Doubting Thomas gets to see the risen Jesus, touch him, and know for sure that he is the Lord – that he had been raised, like he said. We are not so lucky. We don’t get to see Jesus in the flesh. We are still left in that doubting place. Though I would wager that into the future, the disciples had their own doubts that would pop up when Jesus had been gone for so long. Sometimes the past feels so far away, and it can be hard to remember and believe that it really happened.

We tend to speak negatively about having doubts when it comes to faith. But really doubt is part of faith. Faith is not about having answers. Sometimes it more importantly is about asking questions.There’s a great quote from Frederick Buechner that says,

“Doubts are the ants in the pants of faith. They keep it awake and moving.” “Whether your faith is that there is a God or that there is not a God, if you don’t have any doubts, you are either kidding yourself or asleep.”

originally published in Wishful Thinking and later in Beyond Words

It is okay to wonder if this is all true. It is okay to struggle to believe, even. Afterall, in the Gospel of John, the one we are reading from today, belief is not about intellectual assent. Belief is not about what you believe with your head. It’s not being able to say some certain words to prove that you believe, when in your heart you just aren’t quite sure or quite that confident.

Belief in the Gospel of John is about action. It would be better to translate the word “believing” in John’s Gospel as “faithing.” Belief is putting faith into action. It is living as if these things are true. It is living as a follower of Jesus, as one who sees life where others see death, as one who practices love and compassion even on those the world tosses aside.

At the end of the Gospel reading today, John tells us there are many other signs Jesus did in the presence of the disciples that are not recorded in his book. “But these are written so that you may come to believe that Jesus is the Messiah, the son of God, and that through believing – [through faithing – ] you may have life in his name.”

The result of belief or faith in John is what? Life. “That through believing you may have life in his name.” He doesn’t say, so that you may have all your questions answered, or so that you may have absolute certainty. So that you may have life, and have it abundantly.

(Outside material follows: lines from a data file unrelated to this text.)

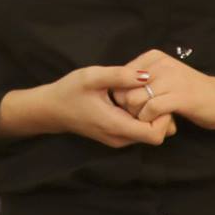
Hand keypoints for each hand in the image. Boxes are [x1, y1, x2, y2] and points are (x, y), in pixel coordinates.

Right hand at [0, 66, 169, 148]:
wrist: (50, 109)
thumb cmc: (69, 92)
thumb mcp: (91, 77)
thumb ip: (119, 75)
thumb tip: (147, 75)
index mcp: (116, 126)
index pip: (155, 134)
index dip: (163, 116)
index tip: (156, 96)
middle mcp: (120, 138)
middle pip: (157, 134)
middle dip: (161, 114)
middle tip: (153, 91)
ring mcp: (118, 139)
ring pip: (150, 132)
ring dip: (152, 114)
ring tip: (143, 92)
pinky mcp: (117, 136)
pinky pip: (140, 130)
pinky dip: (143, 116)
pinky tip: (134, 98)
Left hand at [114, 49, 214, 130]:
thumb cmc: (189, 92)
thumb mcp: (163, 78)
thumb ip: (141, 80)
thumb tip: (114, 93)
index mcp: (154, 57)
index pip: (119, 78)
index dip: (122, 98)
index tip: (136, 107)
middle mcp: (161, 64)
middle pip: (123, 90)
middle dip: (129, 109)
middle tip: (144, 116)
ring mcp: (171, 78)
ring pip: (134, 100)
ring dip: (139, 117)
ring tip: (153, 119)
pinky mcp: (180, 96)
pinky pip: (150, 109)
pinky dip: (150, 120)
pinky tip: (161, 122)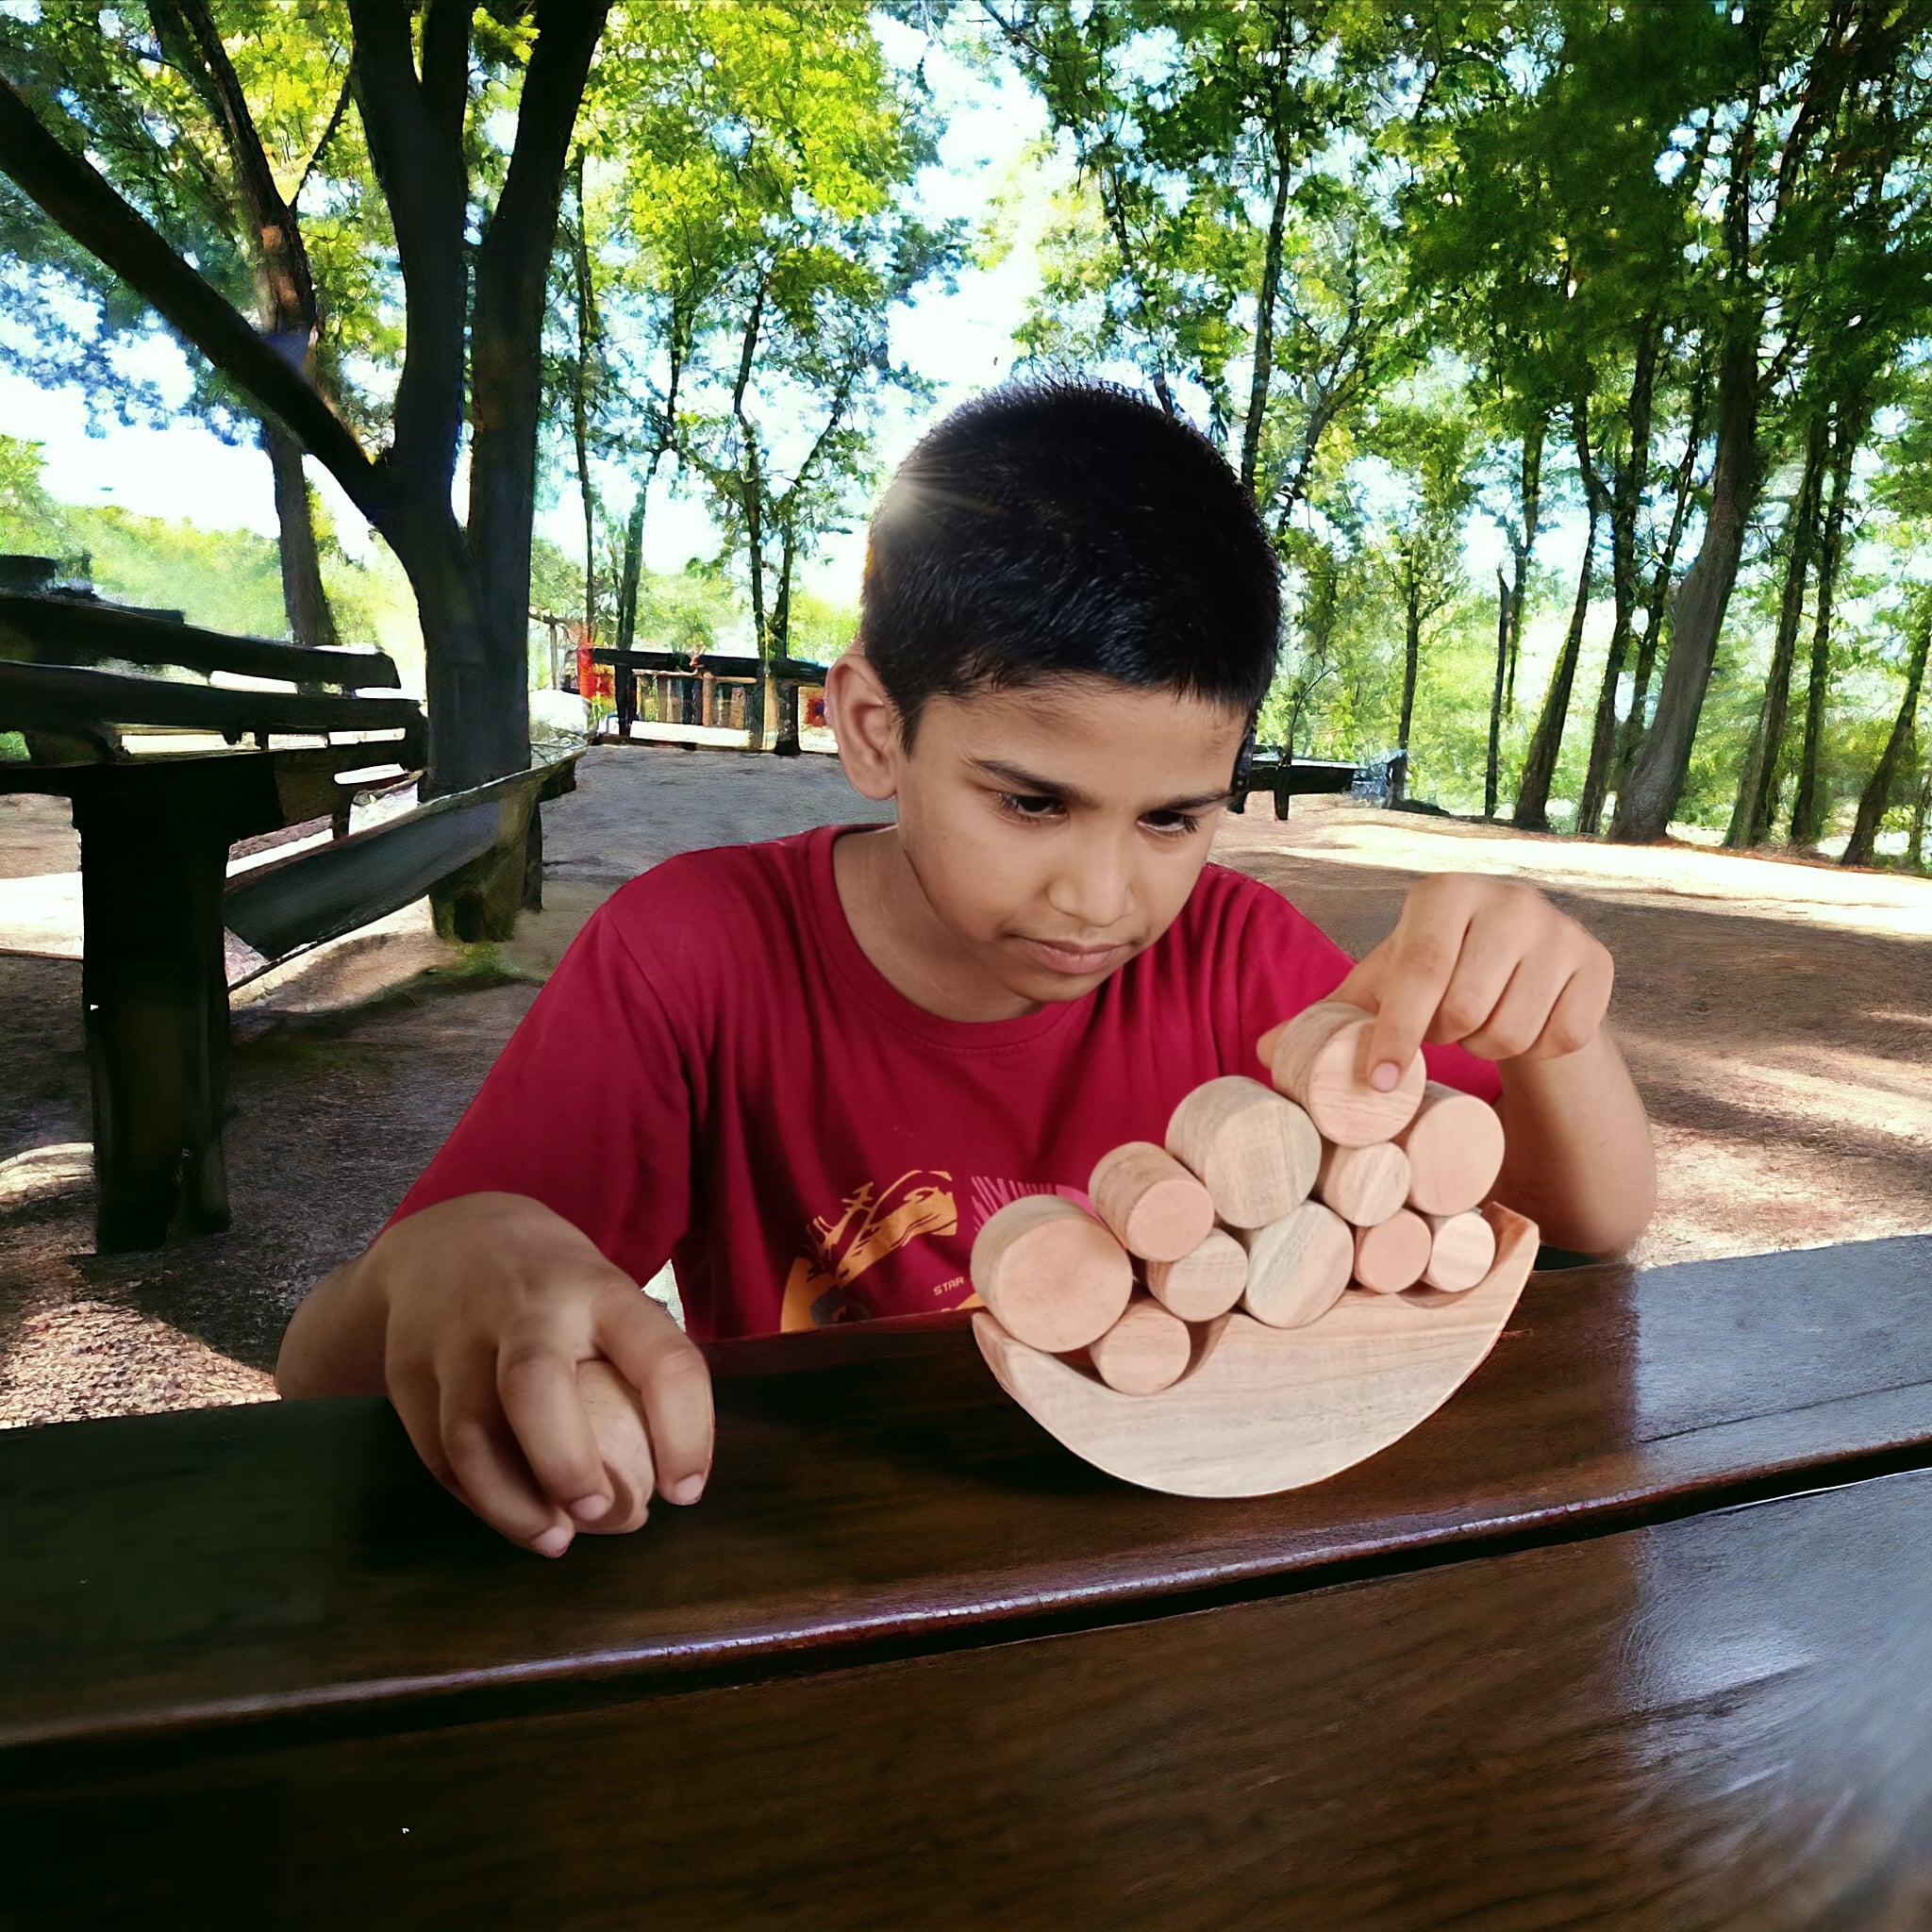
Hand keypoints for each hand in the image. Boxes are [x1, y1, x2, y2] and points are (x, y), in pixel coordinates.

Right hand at [373, 1192, 712, 1556]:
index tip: (686, 1492)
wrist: (446, 1238)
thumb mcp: (607, 1297)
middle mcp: (524, 1310)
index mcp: (598, 1291)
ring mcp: (456, 1341)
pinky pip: (438, 1456)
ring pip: (469, 1435)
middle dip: (567, 1463)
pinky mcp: (408, 1375)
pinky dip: (479, 1499)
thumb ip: (633, 1371)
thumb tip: (662, 1483)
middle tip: (601, 1512)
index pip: (657, 1355)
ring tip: (556, 1540)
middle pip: (534, 1385)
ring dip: (514, 1504)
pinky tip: (513, 1516)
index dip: (684, 1429)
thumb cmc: (555, 1289)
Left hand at [1333, 873, 1612, 1085]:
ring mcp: (1560, 929)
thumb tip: (1266, 1052)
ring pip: (1514, 1029)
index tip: (1381, 1083)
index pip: (1419, 971)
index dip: (1397, 1033)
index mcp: (1444, 893)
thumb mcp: (1383, 983)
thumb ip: (1329, 1015)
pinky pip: (1561, 1038)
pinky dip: (1534, 1052)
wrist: (1519, 960)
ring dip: (1487, 1047)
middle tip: (1442, 1029)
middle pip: (1467, 1007)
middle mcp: (1509, 899)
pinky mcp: (1598, 963)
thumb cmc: (1436, 970)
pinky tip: (1522, 1026)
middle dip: (1445, 1036)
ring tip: (1478, 1025)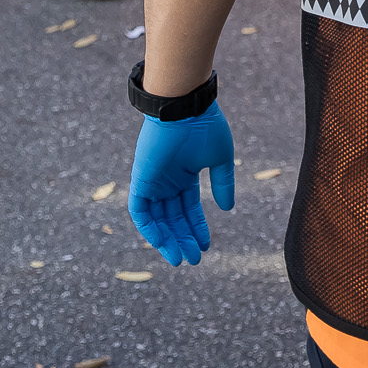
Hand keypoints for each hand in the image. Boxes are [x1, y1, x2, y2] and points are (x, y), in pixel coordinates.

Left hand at [128, 104, 235, 265]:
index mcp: (184, 175)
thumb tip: (227, 209)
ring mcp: (153, 181)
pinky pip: (140, 210)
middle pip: (173, 218)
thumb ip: (222, 184)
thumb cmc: (205, 127)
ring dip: (167, 239)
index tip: (206, 246)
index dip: (197, 227)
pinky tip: (162, 242)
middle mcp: (167, 181)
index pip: (188, 208)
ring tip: (180, 257)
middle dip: (183, 239)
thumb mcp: (220, 159)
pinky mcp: (141, 179)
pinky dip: (149, 227)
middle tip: (193, 259)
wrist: (185, 108)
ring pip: (157, 218)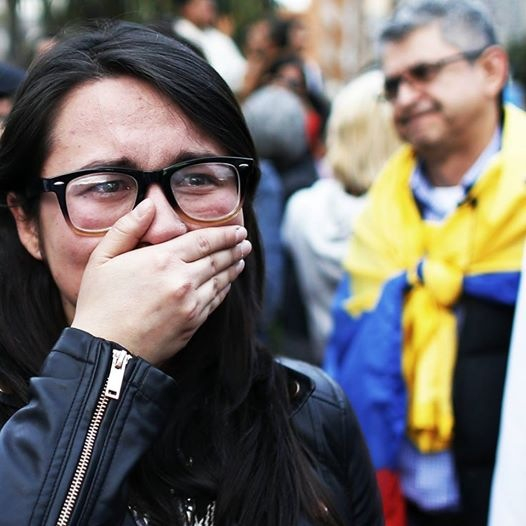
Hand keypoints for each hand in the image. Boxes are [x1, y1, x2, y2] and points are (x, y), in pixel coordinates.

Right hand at [71, 199, 250, 363]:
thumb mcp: (103, 258)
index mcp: (163, 259)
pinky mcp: (193, 324)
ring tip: (241, 259)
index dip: (224, 234)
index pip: (204, 240)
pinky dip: (225, 289)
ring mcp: (191, 304)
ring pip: (220, 280)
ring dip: (233, 267)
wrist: (106, 351)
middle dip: (234, 248)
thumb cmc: (100, 303)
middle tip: (244, 242)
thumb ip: (127, 228)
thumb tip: (149, 205)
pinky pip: (215, 301)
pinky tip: (227, 283)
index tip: (238, 230)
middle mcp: (182, 280)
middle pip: (217, 259)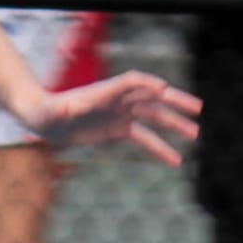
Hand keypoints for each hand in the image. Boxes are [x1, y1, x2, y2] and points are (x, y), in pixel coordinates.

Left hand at [25, 69, 200, 164]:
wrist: (45, 121)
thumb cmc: (47, 113)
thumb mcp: (55, 112)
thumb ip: (64, 110)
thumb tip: (70, 108)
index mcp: (105, 91)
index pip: (132, 81)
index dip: (148, 83)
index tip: (163, 89)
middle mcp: (118, 100)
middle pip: (152, 97)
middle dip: (175, 102)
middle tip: (197, 109)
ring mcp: (121, 114)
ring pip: (154, 117)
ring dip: (175, 125)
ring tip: (195, 135)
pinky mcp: (119, 129)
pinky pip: (145, 138)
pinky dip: (160, 148)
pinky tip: (175, 160)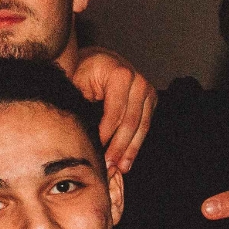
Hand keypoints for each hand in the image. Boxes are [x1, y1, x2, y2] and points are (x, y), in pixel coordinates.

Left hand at [71, 48, 156, 172]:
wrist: (97, 60)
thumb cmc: (83, 72)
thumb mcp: (77, 82)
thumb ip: (80, 103)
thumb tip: (78, 133)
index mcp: (120, 74)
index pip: (114, 112)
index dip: (106, 135)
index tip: (96, 152)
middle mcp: (138, 81)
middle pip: (131, 122)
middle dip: (119, 147)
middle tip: (109, 167)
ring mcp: (148, 90)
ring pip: (141, 127)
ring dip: (130, 151)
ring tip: (120, 168)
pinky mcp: (151, 100)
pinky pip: (145, 126)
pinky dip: (135, 144)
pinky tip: (127, 160)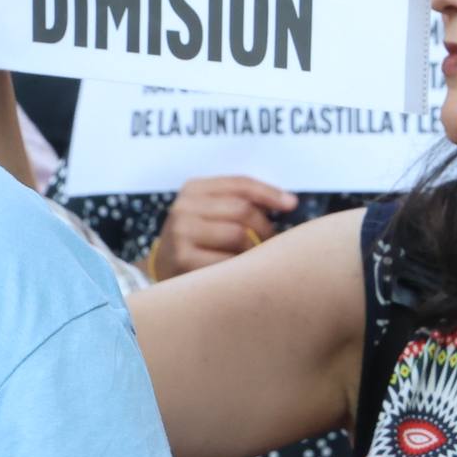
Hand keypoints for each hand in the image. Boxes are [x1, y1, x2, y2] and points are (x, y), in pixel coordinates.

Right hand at [151, 176, 298, 279]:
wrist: (165, 269)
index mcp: (193, 189)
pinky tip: (240, 272)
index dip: (270, 193)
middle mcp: (184, 207)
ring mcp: (181, 233)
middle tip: (271, 243)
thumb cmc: (200, 240)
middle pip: (242, 210)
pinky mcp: (183, 259)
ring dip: (254, 249)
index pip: (240, 184)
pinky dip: (241, 268)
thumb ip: (239, 203)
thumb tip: (288, 202)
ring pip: (238, 235)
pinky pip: (228, 261)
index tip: (291, 204)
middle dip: (265, 227)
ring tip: (254, 258)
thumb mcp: (211, 213)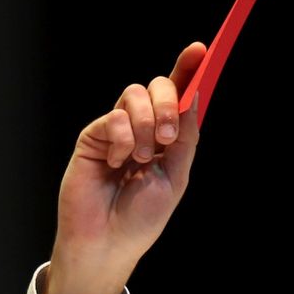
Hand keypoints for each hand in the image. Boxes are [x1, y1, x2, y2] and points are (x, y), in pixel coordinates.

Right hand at [43, 43, 204, 293]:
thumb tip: (195, 94)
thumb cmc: (140, 219)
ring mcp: (115, 132)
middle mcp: (141, 129)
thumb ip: (186, 136)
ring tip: (141, 158)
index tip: (200, 50)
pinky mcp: (92, 139)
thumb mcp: (176, 176)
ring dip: (146, 125)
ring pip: (133, 96)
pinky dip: (122, 138)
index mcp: (165, 137)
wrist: (108, 243)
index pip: (177, 95)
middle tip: (168, 138)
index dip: (188, 69)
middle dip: (168, 104)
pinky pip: (112, 118)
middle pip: (157, 87)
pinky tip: (118, 163)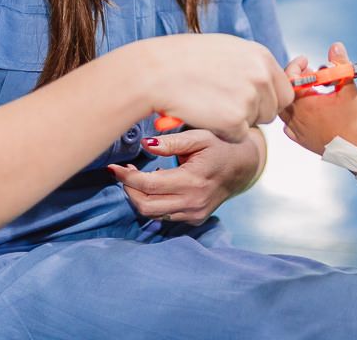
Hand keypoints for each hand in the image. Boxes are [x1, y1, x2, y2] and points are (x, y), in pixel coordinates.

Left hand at [108, 129, 261, 223]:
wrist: (242, 167)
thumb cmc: (219, 146)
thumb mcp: (199, 136)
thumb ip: (172, 142)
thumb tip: (145, 145)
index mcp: (193, 180)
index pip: (149, 185)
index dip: (127, 177)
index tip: (113, 167)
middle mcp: (193, 202)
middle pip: (145, 206)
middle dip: (128, 190)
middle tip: (124, 172)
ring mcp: (194, 214)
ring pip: (152, 214)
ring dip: (138, 197)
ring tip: (137, 178)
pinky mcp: (194, 219)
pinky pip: (164, 216)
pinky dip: (153, 203)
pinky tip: (155, 187)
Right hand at [129, 34, 293, 143]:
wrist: (156, 72)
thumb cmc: (183, 59)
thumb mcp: (226, 50)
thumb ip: (250, 65)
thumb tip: (266, 80)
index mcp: (261, 55)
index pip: (285, 90)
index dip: (267, 100)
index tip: (249, 101)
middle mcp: (261, 75)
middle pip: (273, 110)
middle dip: (254, 113)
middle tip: (224, 104)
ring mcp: (250, 98)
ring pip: (255, 123)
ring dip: (236, 121)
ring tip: (209, 103)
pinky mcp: (236, 120)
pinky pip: (238, 136)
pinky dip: (222, 132)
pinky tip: (204, 113)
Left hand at [281, 42, 356, 156]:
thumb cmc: (356, 120)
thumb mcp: (349, 87)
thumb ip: (340, 64)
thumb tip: (335, 45)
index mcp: (305, 104)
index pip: (289, 78)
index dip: (296, 65)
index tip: (306, 60)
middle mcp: (296, 119)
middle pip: (285, 92)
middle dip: (296, 79)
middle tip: (311, 73)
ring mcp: (297, 132)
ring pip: (285, 109)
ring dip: (295, 96)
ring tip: (310, 90)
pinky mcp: (302, 141)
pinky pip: (288, 126)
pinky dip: (294, 115)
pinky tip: (307, 111)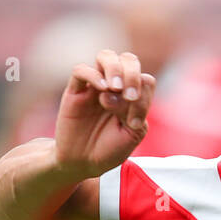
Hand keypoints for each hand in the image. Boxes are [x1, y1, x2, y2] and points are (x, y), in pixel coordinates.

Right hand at [53, 50, 154, 180]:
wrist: (83, 163)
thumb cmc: (109, 149)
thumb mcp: (132, 134)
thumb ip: (137, 111)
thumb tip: (122, 92)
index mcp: (132, 96)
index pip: (145, 80)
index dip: (143, 96)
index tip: (134, 122)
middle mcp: (115, 86)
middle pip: (128, 59)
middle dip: (132, 74)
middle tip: (129, 96)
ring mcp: (95, 86)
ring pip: (105, 56)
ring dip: (115, 68)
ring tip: (115, 88)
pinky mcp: (75, 90)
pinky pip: (81, 70)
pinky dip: (93, 75)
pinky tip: (101, 90)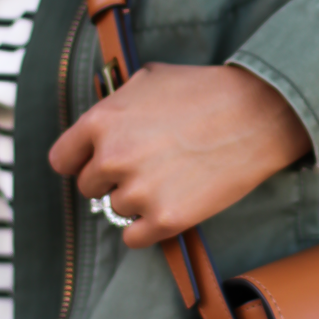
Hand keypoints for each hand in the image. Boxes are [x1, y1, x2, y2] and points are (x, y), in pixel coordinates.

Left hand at [48, 63, 311, 248]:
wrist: (256, 114)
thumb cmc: (205, 91)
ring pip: (116, 210)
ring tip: (170, 178)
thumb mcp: (148, 79)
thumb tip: (101, 124)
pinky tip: (167, 208)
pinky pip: (134, 238)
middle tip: (145, 167)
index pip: (62, 160)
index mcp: (101, 122)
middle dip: (112, 179)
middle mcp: (113, 158)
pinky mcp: (165, 219)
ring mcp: (138, 191)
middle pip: (90, 187)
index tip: (96, 163)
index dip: (80, 161)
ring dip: (137, 201)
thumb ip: (115, 105)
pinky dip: (146, 228)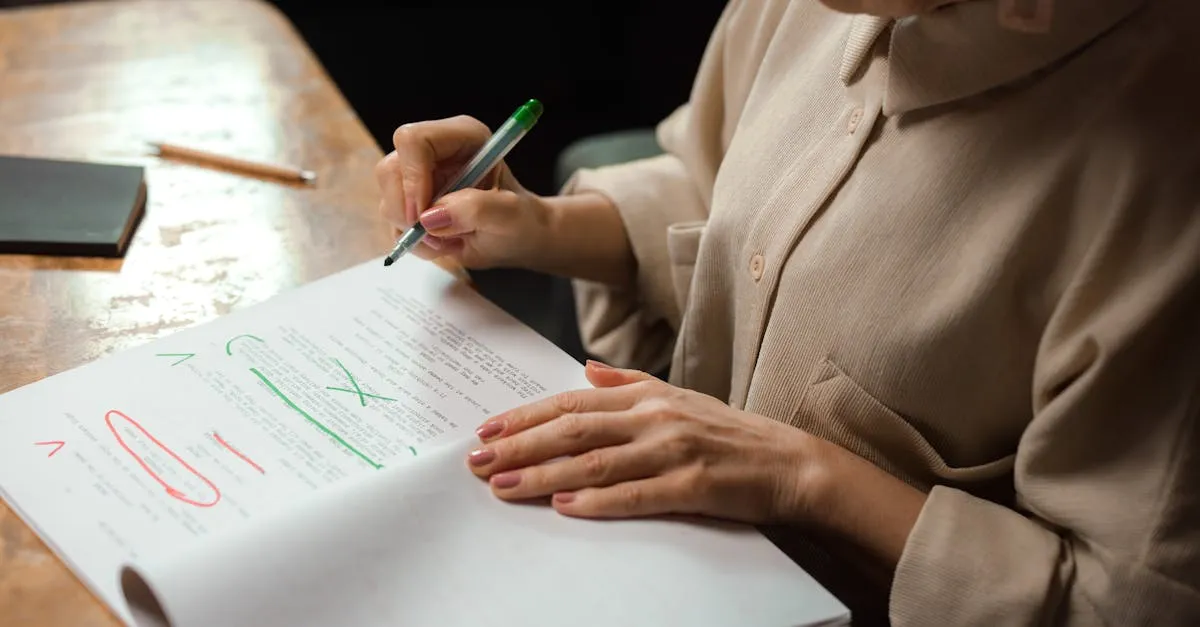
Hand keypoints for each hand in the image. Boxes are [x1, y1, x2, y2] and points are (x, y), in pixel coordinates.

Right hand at [374, 115, 550, 268]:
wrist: (516, 238)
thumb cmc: (519, 221)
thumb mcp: (510, 216)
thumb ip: (477, 209)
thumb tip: (431, 217)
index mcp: (462, 137)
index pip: (414, 140)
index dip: (412, 178)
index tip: (424, 214)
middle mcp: (435, 151)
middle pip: (390, 169)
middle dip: (407, 210)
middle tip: (435, 234)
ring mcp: (418, 176)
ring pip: (388, 199)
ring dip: (413, 231)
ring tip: (449, 240)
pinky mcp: (410, 200)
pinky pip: (392, 221)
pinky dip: (413, 241)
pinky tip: (441, 242)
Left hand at [465, 361, 830, 523]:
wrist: (788, 461)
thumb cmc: (729, 433)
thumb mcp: (678, 396)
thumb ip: (629, 382)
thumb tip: (585, 367)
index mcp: (647, 396)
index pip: (572, 401)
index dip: (526, 415)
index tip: (488, 429)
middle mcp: (654, 417)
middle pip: (572, 429)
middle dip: (519, 445)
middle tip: (477, 460)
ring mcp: (672, 450)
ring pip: (593, 462)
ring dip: (542, 475)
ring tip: (502, 486)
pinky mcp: (692, 485)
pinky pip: (634, 494)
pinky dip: (596, 501)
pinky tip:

Doubts are going to be part of bringing faith to life. So don’t be afraid of them. Even lean into them. Often belief and life lie just around the corner. Sometimes it’s the hardest parts of life when God feels closest to us. Often when we’ve had the courage to voice our doubts, we are met with a word of peace like Thomas and the disciples. Peace be with you, into your doubt and fear and questions and uncertainty. Do not doubt but believe. Trust. Trust and know that God is bigger than your doubts and questions. Trust that God is with you even in the midst of hard and challenging things, waiting to grant new life again and again.

No matter how much doubt you carry, you are a child of God, and the promise of life is for you.